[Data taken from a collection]
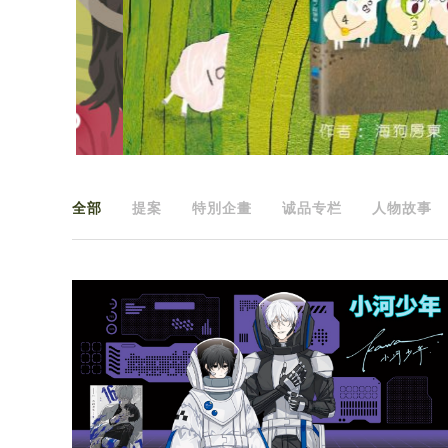
全部
提案
特別企畫
诚品专栏
人物故事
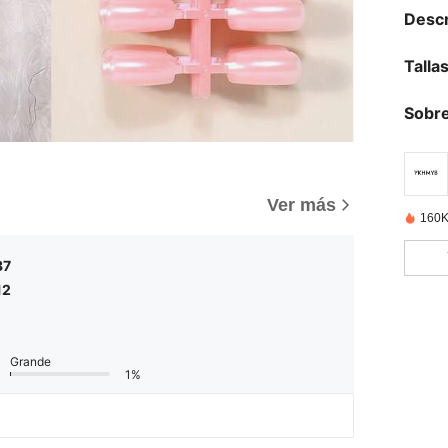
Descr
Talla
Sobre
Ver más
160K
37
12
Grande
1%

Exercise details -
Reproduce every line of text in the data above word for word, without the pictures.

Your response -
全部
提案
特別企畫
诚品专栏
人物故事
Descr
Talla
Sobre
Ver más
160K
37
12
Grande
1%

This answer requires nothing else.